The more vulnerable Bond actually bleeds in this film; and Dalton’s portrayal, while not to the liking of those who prefer a two dimensional spy, was unique in a way that Brosnan couldn’t be. Brosnan’s Bond, while seething with sexual edge, seems an all too eclectic mix of the proceeding Bonds. Dalton’s almost Shakespearean 007, in hindsight, proves the more exceptional; his portrayal will eventually lead to the earthy Bond of Daniel Craig.
Where Licence to Kill falters is in the direction of John Glen, whose pedestrian style hampers the film (although it is clearly the best of Glen’s films for the series and he does excellent work in the action sets).
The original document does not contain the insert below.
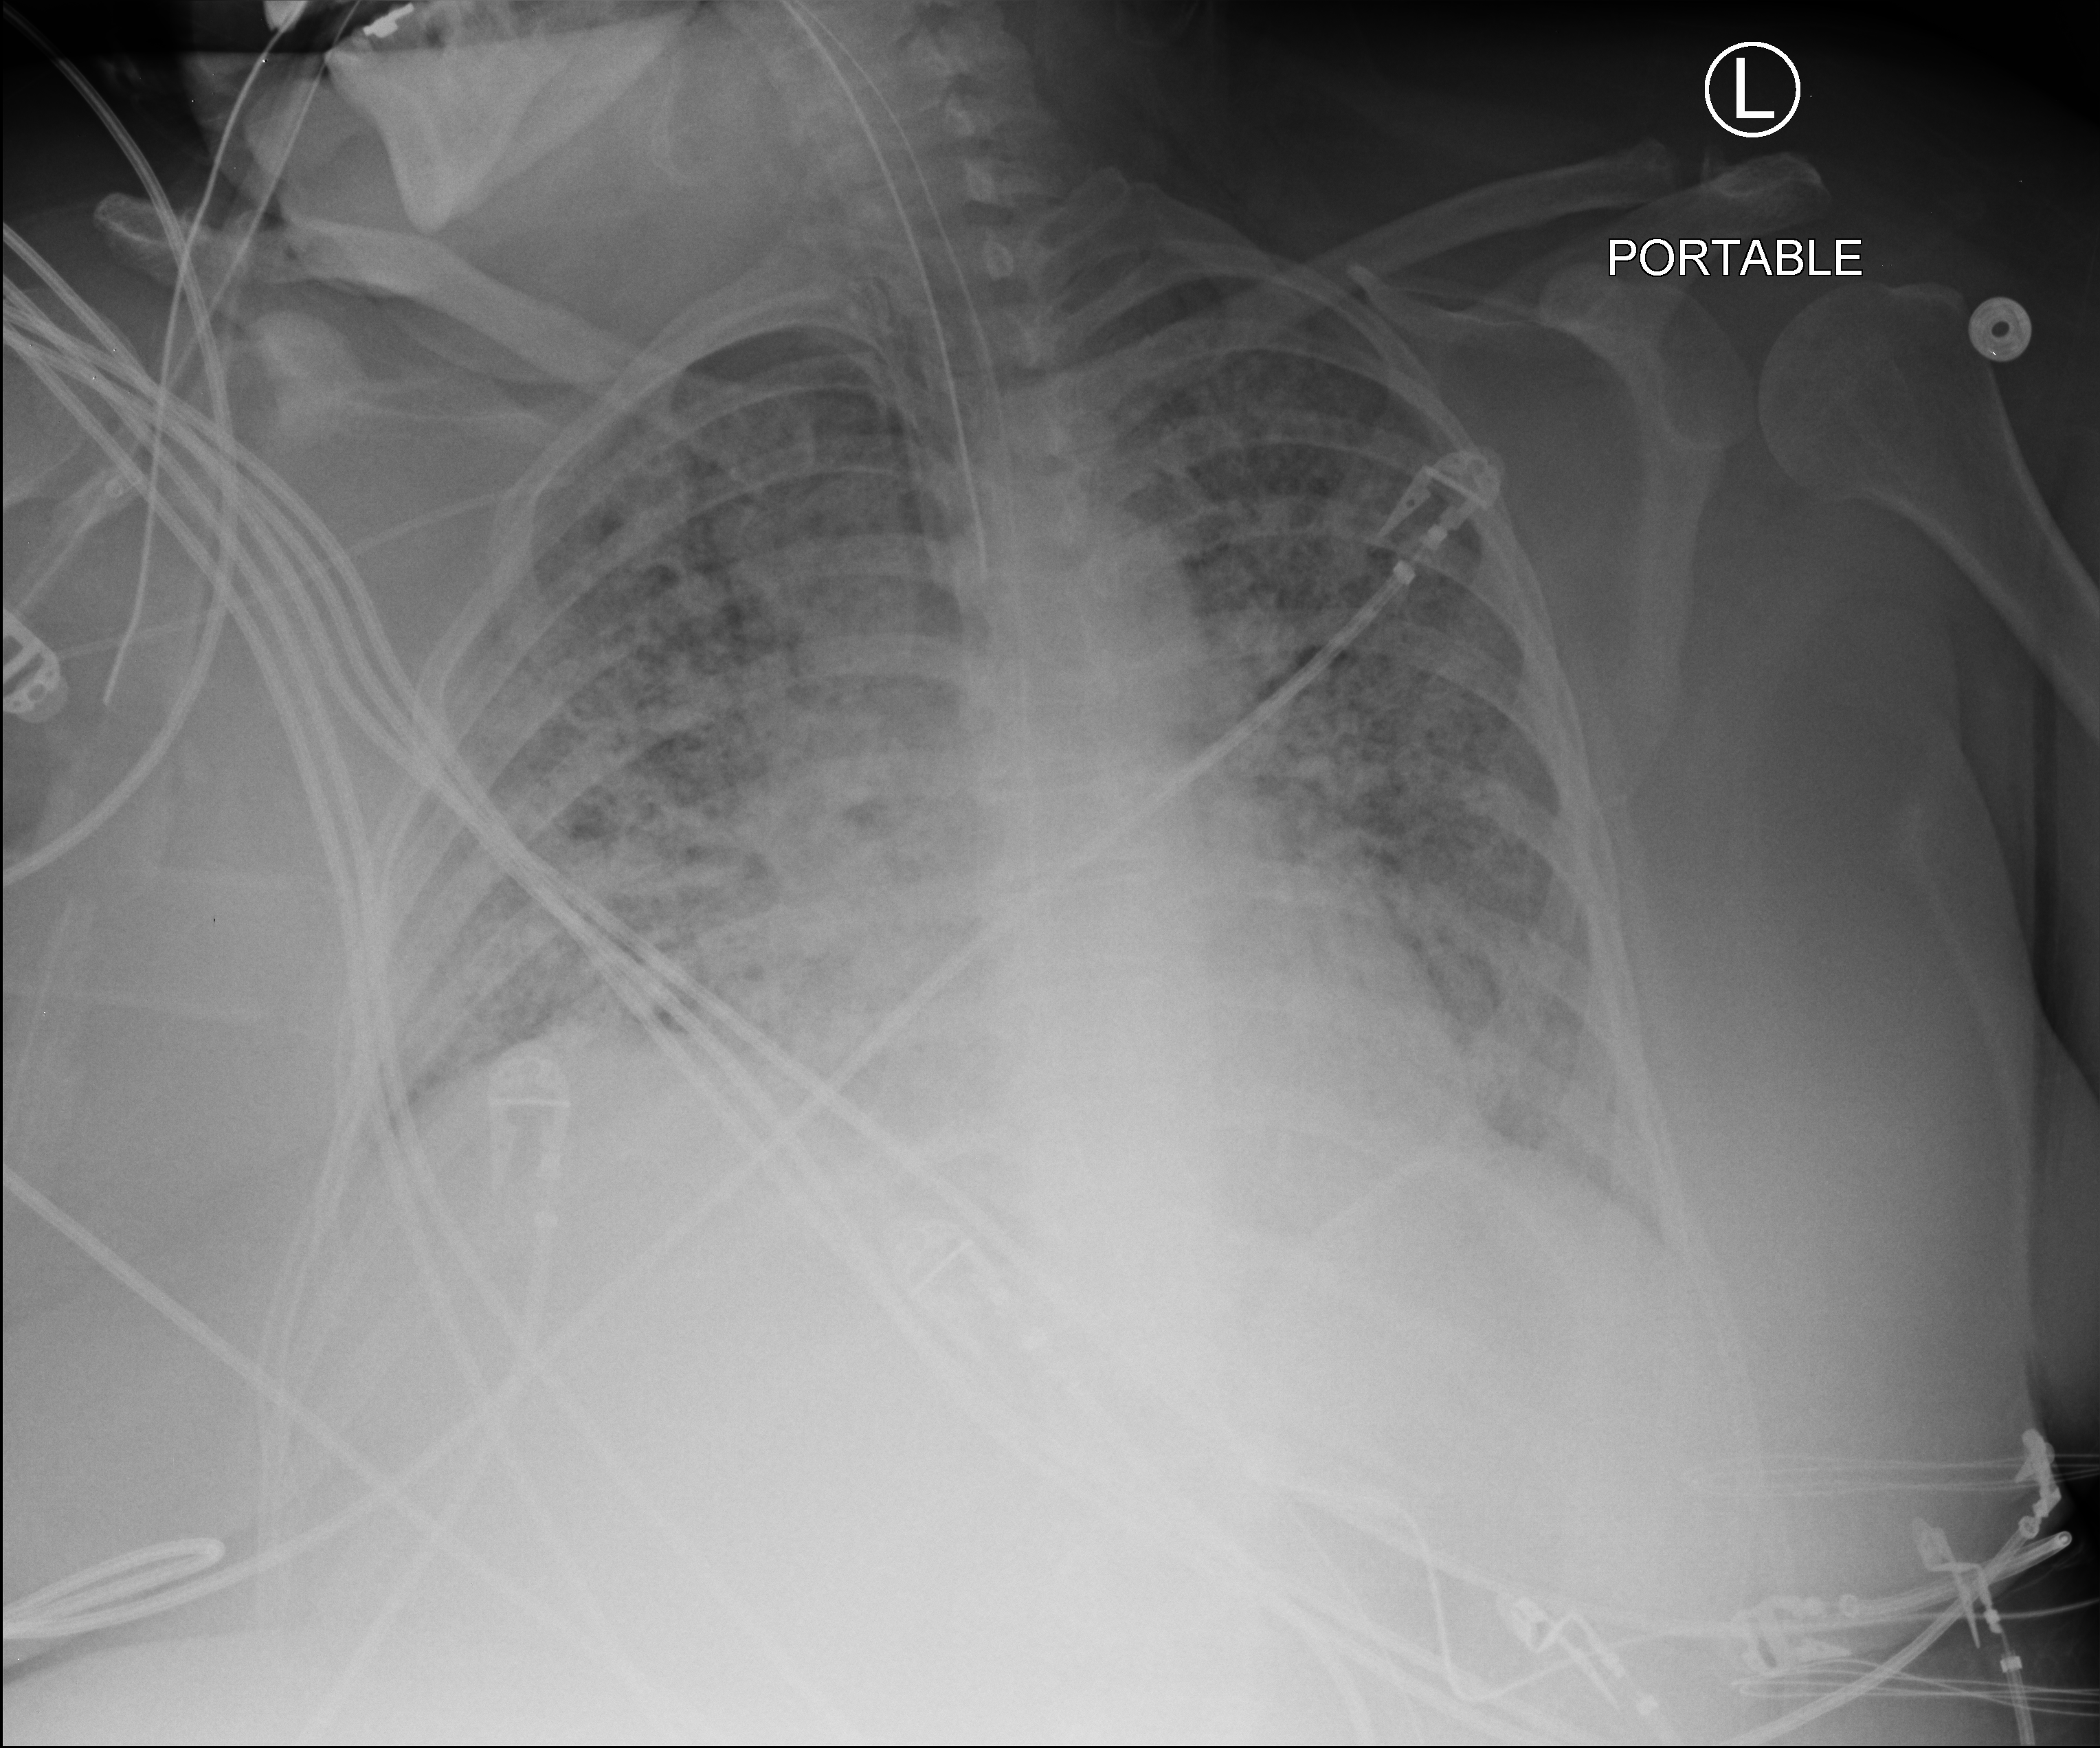
Bedside chest radiograph (computed radiography); anteroposterior (AP) projection. Female patient hospitalised with COVID-19, age 18–59 years.
From the hospital-stay record, not from the radiograph (when in the stay this image was taken is not recorded): other chronic lung disease (admission record): no.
Still, with a more stylish director, this film might have been a film on par with the Terence Young Bonds. There are some considerable missteps: the set-up allows Bond to resign his position and go his route alone without the aid of Q and his gadgets. After this potential direction is suggested, Glen cheats by bringing Q back in, even though the expanded role of Q is an unexpected pleasure. The finale is nearly a fatal blunder. Bond’s CIA friend Felix Lighter has been permanently maimed when fed to shark, while his wife has been raped and killed on their honeymoon. This is the impetus for Bond’s quest for revenge, emotionally echoing the harrowing memory of the murder of Bond’s own wife on their honeymoon. Yet, at the end Felix is in bed with babe nurses, gives 007 a sprightly wink, and says “Can’t wait til the next mission, James!” It rings a false, final note to all that has proceeded it. Bond’s Akira Kurosawa-like goal to infiltrate, dismantle, and destroy the drug empire of Franz Sanchez is achieved through shrewd manipulation of Sanchez’ demand for loyalty.
Carey Lowell plays the main Bond girl here. Licence, like Living Daylights before it, resists the standard sexist stereotyping. In the first Dalton Bond, this was done by keeping Bond monogamous (a first for the series). Here, it is the girl who saves Bond, far more often than the other way around.